__Te verwerken gegevens__
***

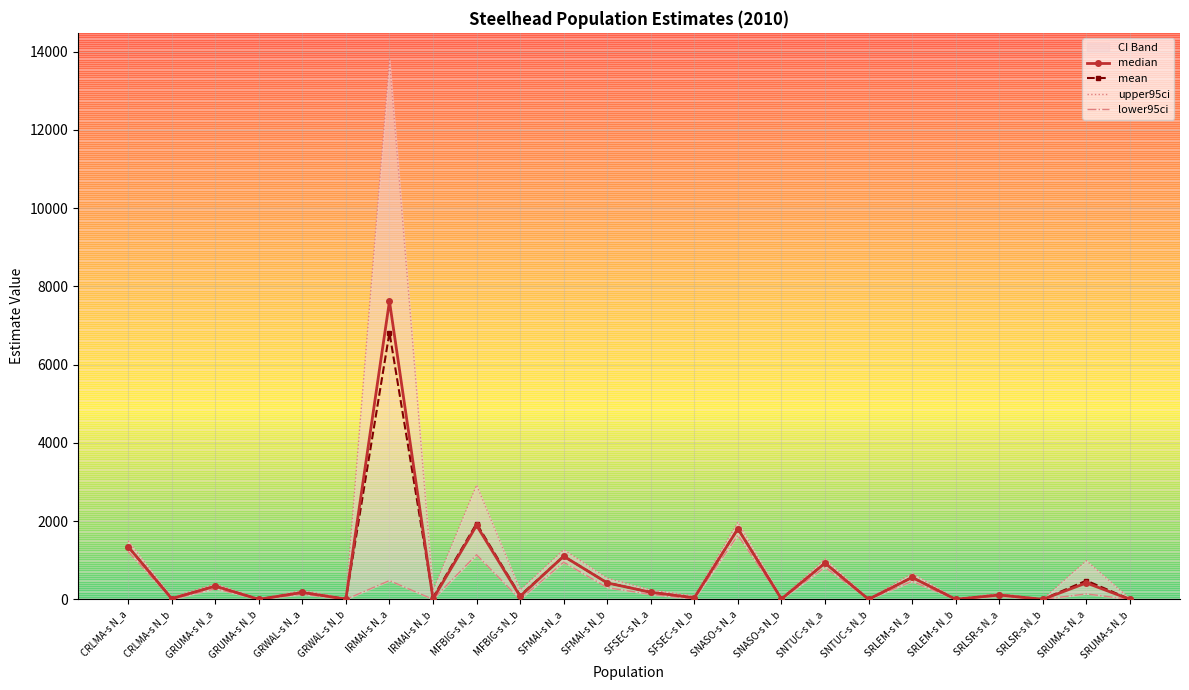

True or false: median and lower95ci intersect in this chart.

False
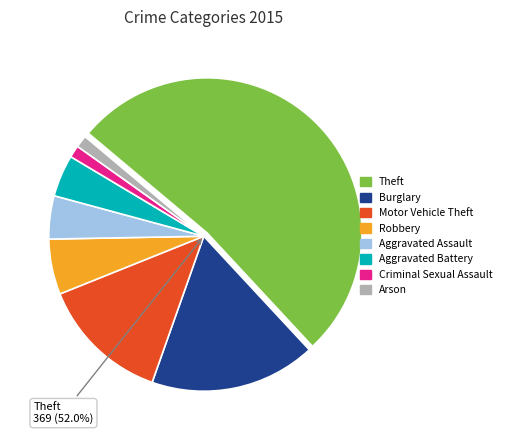

To the nearest percent, what portion does Aggravated Assault represent?

5%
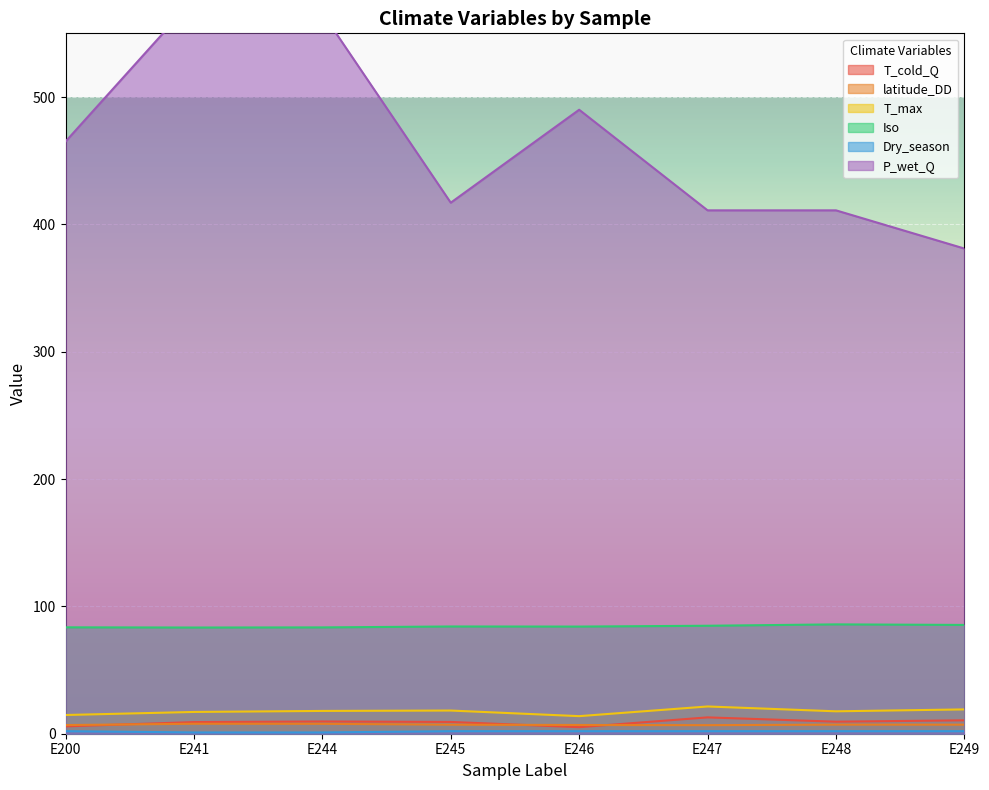

What is the value of the Dry_season point at the 8th from the left?

2.0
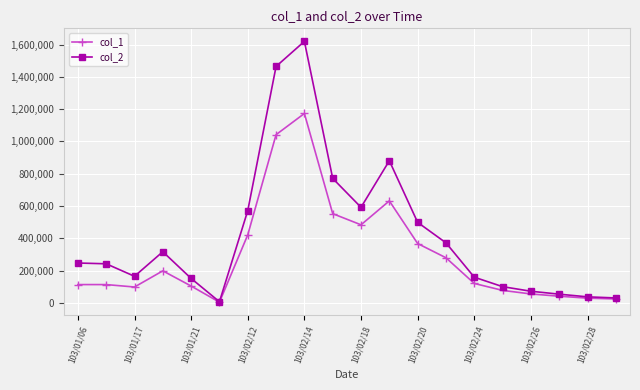

List the series in order of their peak value, lowest first.

col_1, col_2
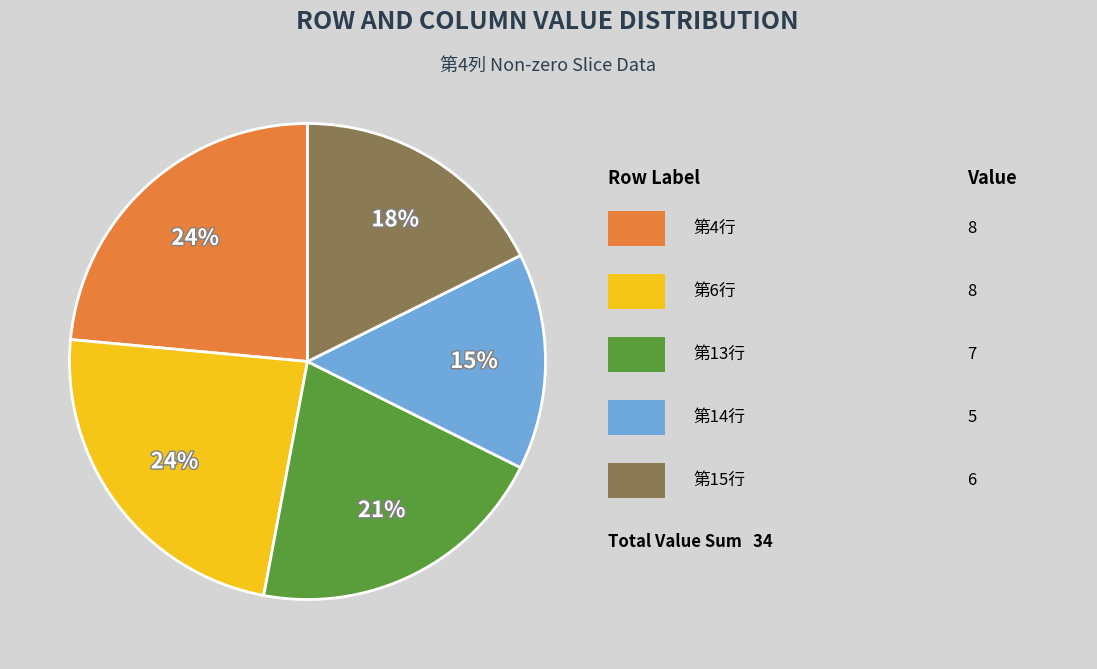

To the nearest percent, what is the difference between the largest and smallest slice percentages?

9%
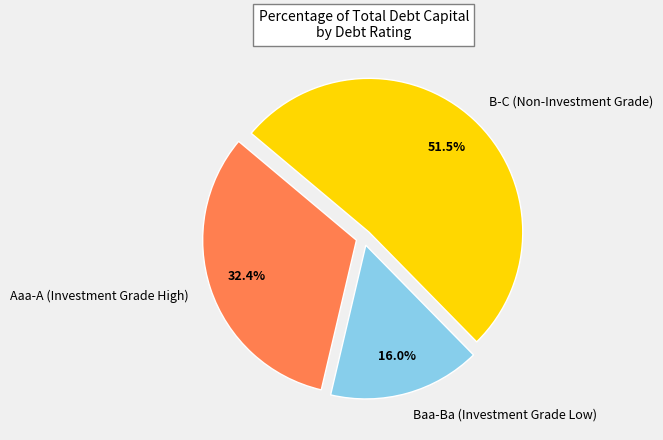

What percentage is NOT represented by Baa-Ba (Investment Grade Low)?

84.0%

***

__Wat te doen__
Herschrijf alle rijen hierboven met "nearest" overal vervangen door "closest" en laat de rest ongewijzigd. Neem de afbeeldingen niet op in het antwoord.

__Uitwerking opdracht__
True or false: median and lower95ci intersect in this chart.

False

To the closest percent, what portion does Aggravated Assault represent?

5%

What is the value of the Dry_season point at the 8th from the left?

2.0

List the series in order of their peak value, lowest first.

col_1, col_2

To the closest percent, what is the difference between the largest and smallest slice percentages?

9%

What percentage is NOT represented by Baa-Ba (Investment Grade Low)?

84.0%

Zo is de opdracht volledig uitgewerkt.